Top of Data for the task

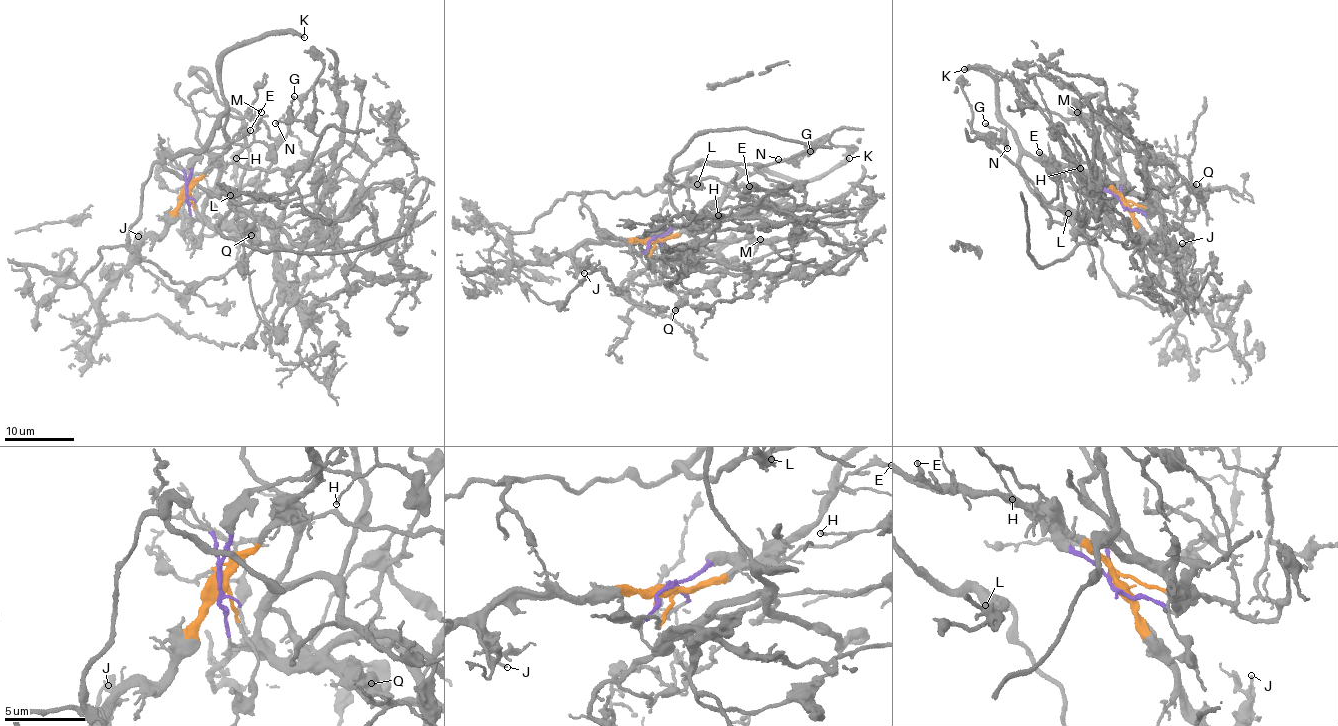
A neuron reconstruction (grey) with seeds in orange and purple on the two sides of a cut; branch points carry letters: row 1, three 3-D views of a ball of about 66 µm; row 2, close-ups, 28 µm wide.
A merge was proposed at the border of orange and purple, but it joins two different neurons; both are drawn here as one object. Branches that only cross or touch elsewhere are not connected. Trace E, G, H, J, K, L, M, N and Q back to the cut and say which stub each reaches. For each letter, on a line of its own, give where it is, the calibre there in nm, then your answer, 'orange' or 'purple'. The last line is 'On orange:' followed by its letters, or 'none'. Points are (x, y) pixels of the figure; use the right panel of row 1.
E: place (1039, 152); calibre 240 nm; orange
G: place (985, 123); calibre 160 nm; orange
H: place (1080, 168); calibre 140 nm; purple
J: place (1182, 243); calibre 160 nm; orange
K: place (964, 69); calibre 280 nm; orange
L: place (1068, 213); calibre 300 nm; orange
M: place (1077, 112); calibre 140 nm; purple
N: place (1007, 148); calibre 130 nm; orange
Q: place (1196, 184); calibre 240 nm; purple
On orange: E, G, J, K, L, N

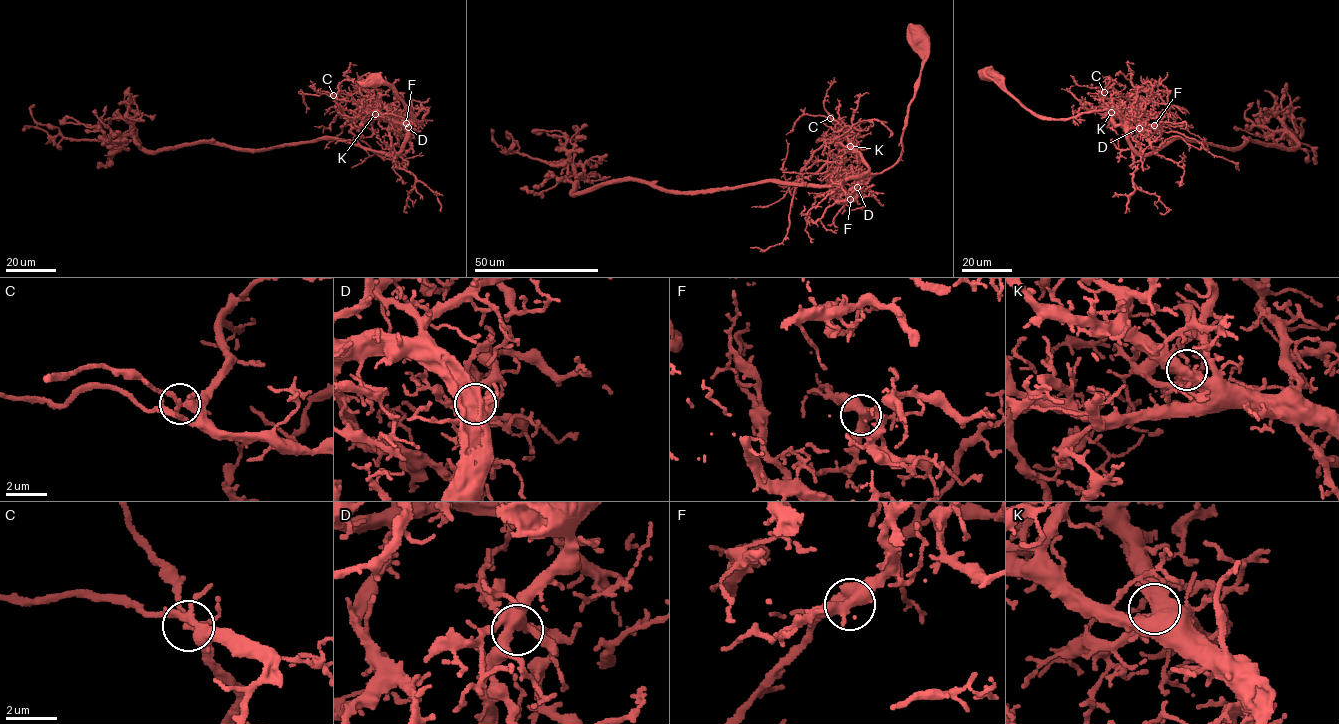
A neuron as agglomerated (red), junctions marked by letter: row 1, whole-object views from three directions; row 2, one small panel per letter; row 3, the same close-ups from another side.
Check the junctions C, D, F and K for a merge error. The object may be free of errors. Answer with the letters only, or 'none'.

Bottom of Data for the task

Omit every picture while printing the data word for word.

### [Exercise answer]
A neuron reconstruction (grey) with seeds in orange and purple on the two sides of a cut; branch points carry letters: row 1, three 3-D views of a ball of about 66 µm; row 2, close-ups, 28 µm wide.
A merge was proposed at the border of orange and purple, but it joins two different neurons; both are drawn here as one object. Branches that only cross or touch elsewhere are not connected. Trace E, G, H, J, K, L, M, N and Q back to the cut and say which stub each reaches. For each letter, on a line of its own, give where it is, the calibre there in nm, then your answer, 'orange' or 'purple'. The last line is 'On orange:' followed by its letters, or 'none'. Points are (x, y) pixels of the figure; use the right panel of row 1.
E: place (1039, 152); calibre 240 nm; orange
G: place (985, 123); calibre 160 nm; orange
H: place (1080, 168); calibre 140 nm; purple
J: place (1182, 243); calibre 160 nm; orange
K: place (964, 69); calibre 280 nm; orange
L: place (1068, 213); calibre 300 nm; orange
M: place (1077, 112); calibre 140 nm; purple
N: place (1007, 148); calibre 130 nm; orange
Q: place (1196, 184); calibre 240 nm; purple
On orange: E, G, J, K, L, N

A neuron as agglomerated (red), junctions marked by letter: row 1, whole-object views from three directions; row 2, one small panel per letter; row 3, the same close-ups from another side.
Check the junctions C, D, F and K for a merge error. The object may be free of errors. Answer with the letters only, or 'none'.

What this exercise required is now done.